YOUR ASSIGNMENT
Give back, word for word, the line that contains "left ear: (1122, 162)" and all lines after it in the material, through the last; please include only these.

DATA IN THIS EXERCISE
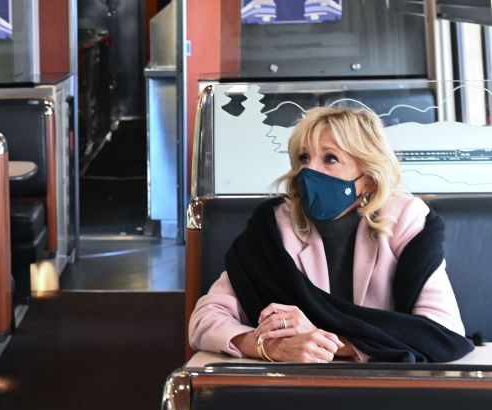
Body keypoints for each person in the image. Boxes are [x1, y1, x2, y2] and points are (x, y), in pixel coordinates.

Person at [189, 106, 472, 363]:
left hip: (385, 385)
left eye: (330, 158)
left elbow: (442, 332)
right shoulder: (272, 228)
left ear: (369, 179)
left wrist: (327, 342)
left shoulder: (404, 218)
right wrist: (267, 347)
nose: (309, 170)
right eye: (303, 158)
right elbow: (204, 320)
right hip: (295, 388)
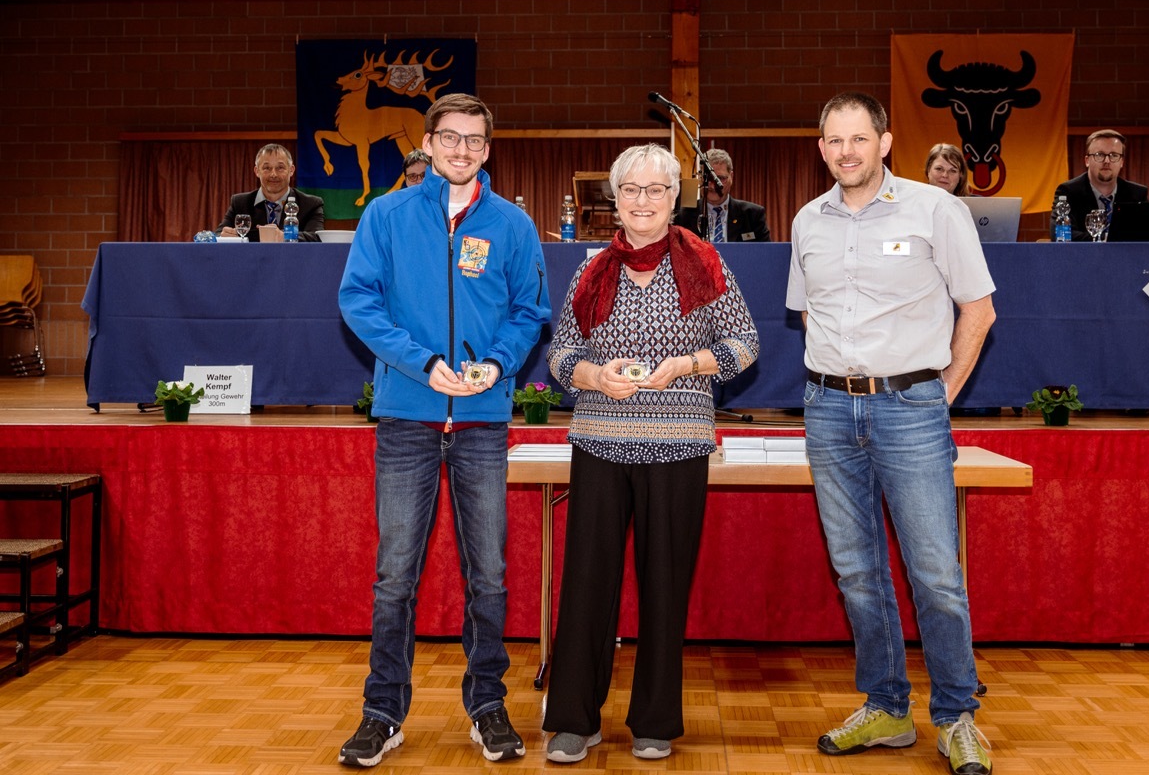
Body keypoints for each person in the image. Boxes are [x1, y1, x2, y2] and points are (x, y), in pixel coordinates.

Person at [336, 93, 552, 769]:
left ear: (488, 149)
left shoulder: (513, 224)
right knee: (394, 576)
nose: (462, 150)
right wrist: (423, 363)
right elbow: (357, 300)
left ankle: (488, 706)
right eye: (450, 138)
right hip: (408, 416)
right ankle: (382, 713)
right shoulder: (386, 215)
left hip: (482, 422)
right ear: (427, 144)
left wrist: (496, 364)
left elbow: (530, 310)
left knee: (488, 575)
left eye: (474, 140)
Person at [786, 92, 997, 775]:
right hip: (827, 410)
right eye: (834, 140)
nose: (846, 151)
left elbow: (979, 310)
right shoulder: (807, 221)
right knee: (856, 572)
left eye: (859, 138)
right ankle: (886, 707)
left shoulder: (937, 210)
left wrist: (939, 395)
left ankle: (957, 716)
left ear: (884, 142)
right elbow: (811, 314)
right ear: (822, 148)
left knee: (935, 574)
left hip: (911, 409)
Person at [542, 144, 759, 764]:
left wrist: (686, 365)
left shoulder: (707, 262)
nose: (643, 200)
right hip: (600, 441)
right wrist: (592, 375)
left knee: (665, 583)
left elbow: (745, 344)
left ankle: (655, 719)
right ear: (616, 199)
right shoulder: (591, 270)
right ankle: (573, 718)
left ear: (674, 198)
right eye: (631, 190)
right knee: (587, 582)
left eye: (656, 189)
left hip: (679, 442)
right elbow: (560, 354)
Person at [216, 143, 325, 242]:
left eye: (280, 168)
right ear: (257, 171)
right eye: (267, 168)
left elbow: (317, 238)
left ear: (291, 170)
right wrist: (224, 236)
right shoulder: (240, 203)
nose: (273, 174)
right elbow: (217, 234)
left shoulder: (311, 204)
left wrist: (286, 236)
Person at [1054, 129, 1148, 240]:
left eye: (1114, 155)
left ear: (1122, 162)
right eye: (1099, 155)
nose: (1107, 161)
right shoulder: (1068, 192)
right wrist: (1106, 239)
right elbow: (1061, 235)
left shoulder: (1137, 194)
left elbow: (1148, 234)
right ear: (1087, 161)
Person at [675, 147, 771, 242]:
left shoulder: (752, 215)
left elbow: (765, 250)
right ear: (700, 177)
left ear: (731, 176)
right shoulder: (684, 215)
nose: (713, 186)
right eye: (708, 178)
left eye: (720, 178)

SOLUTION FOR THIS TASK
left ear: (1122, 162)
right eye: (1099, 155)
nose: (1107, 161)
right shoulder: (1068, 192)
right wrist: (1106, 239)
right elbow: (1061, 235)
left shoulder: (1137, 194)
left elbow: (1148, 234)
right ear: (1087, 161)
Person at [675, 147, 771, 242]:
left shoulder: (752, 215)
left elbow: (765, 250)
right ear: (700, 177)
left ear: (731, 176)
right shoulder: (684, 215)
nose: (713, 186)
right eye: (708, 178)
left eye: (720, 178)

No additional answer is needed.